◆ **제시된 본문**:
# Spark DataFrame 에서 복잡한 데이터 포맷 다루기 

참조
* [Working with Complex Data Formats with Structured Streaming in Apache Spark 2.1](https://databricks.com/blog/2017/02/23/working-complex-data-formats-structured-streaming-apache-spark-2-1.html)

In [1]:
import os
from pyspark.sql import SparkSession

# Python Version Mismatch Error 일 경우, os.environ 으로 직접 설정 후 실행
# Exception: Python in worker has different version 2.7 than that in driver 3.5, 
# PySpark cannot run with different minor versions.Please check environment variables 
# PYSPARK_PYTHON and PYSPARK_DRIVER_PYTHON are correctly set.

# os.environ["PYSPARK_PYTHON"] = "/usr/bin/python3"
# os.environ["PYSPARK_DRIVER_PYTHON"] = "/usr/bin/python3"

spark_home = os.environ.get('SPARK_HOME', None)
print(spark_home)

spark = SparkSession.builder.master("local[*]").appName("spark")
spark = spark.config("spark.driver.memory", "4g")
spark = spark.config("spark.executor.memory", "4g")
spark = spark.config("spark.python.worker.memory", "4g")
spark = spark.getOrCreate()

sc = spark.sparkContext

/usr/local/spark-2.4.1


## DataFrame Complex Data Type

웹에서 시작된 JSON 포맷은 현재 인기있는 Raw Data Format 으로 자리잡았습니다. 따라서, Spark을 통해서 데이터 엔지니어링을 할때 많이 다루게 되는 포맷이 JSON 포맷입니다. 여기서는 JSON 에서 대표적으로 사용되는 Complex Data Format을 다루는 방법에 대해서 알아보겠습니다.

![complex data format](https://databricks.com/wp-content/uploads/2017/02/various-data-types.png)

In [2]:
# import pyspark class
from pyspark.sql import *
from pyspark.sql import functions as f
from pyspark.sql import types as t

json_str_struct = """
{
  "a_struct": {
     "field_1": 1,
     "field_2": "b",
     "field_3": {
         "key_1": 1,
         "key_2": 2,
         "key_3": 3
     }
  }
}
"""

rdd_struct = sc.parallelize([json_str_struct])
df_struct = spark.read.json(rdd_struct)
print("{}".format(df_struct.printSchema()))

root
 |-- a_struct: struct (nullable = true)
 |    |-- field_1: long (nullable = true)
 |    |-- field_2: string (nullable = true)
 |    |-- field_3: struct (nullable = true)
 |    |    |-- key_1: long (nullable = true)
 |    |    |-- key_2: long (nullable = true)
 |    |    |-- key_3: long (nullable = true)

None


In [3]:
# json string 은 기본적으로 struct type 으로 parsing 되기 때문에 map type 으로 받으려면 schema 를 지정해줘야 합니다.

◆ **연습 문제**:
[1] 본문에서 "# Spark DataFrame"에서 시작해 "are correctly set."에서 끝나는 부분을 한 글자도 바꾸지 말고 다시 옮겨 적으세요.
[2] 다음 (a), (b), (c) 진술이 본문 내용과 일치하나요? 각각 예 또는 아니요로 답하고, 판단의 근거가 되는 본문 구절을 그대로 인용하세요.
(a) SparkSession의 앱 이름은 "spark"로 지정된다.
(b) spark.driver.memory 값은 2g로 설정된다.
(c) JSON 문자열은 기본적으로 map type으로 파싱된다.
[3] 본문을 읽고 다음 물음에 답하세요.
(a) print(spark_home)으로 출력된 경로는 무엇인가요?
(b) 스키마 출력에서 field_2의 자료형은 무엇인가요?
(c) 참조로 제시된 글의 제목에 나오는 Apache Spark 버전은 무엇인가요?
뒤에 이어지는 목록은 본문과 관계가 없습니다.

◆ **제공된 정보**:
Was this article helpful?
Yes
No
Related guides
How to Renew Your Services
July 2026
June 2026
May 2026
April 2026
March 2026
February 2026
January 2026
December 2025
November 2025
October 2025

◆ **문제별 결과**:
[1]
# Spark DataFrame 에서 복잡한 데이터 포맷 다루기 

참조
* [Working with Complex Data Formats with Structured Streaming in Apache Spark 2.1](https://databricks.com/blog/2017/02/23/working-complex-data-formats-structured-streaming-apache-spark-2-1.html)

In [1]:
import os
from pyspark.sql import SparkSession

# Python Version Mismatch Error 일 경우, os.environ 으로 직접 설정 후 실행
# Exception: Python in worker has different version 2.7 than that in driver 3.5, 
# PySpark cannot run with different minor versions.Please check environment variables 
# PYSPARK_PYTHON and PYSPARK_DRIVER_PYTHON are correctly set.

[2]
(a) 예 — "appName("spark")"
(b) 아니요 — "spark.config("spark.driver.memory", "4g")"
(c) 아니요 — "json string 은 기본적으로 struct type 으로 parsing 되기 때문에"

[3]
(a) /usr/local/spark-2.4.1
(b) string
(c) 2.1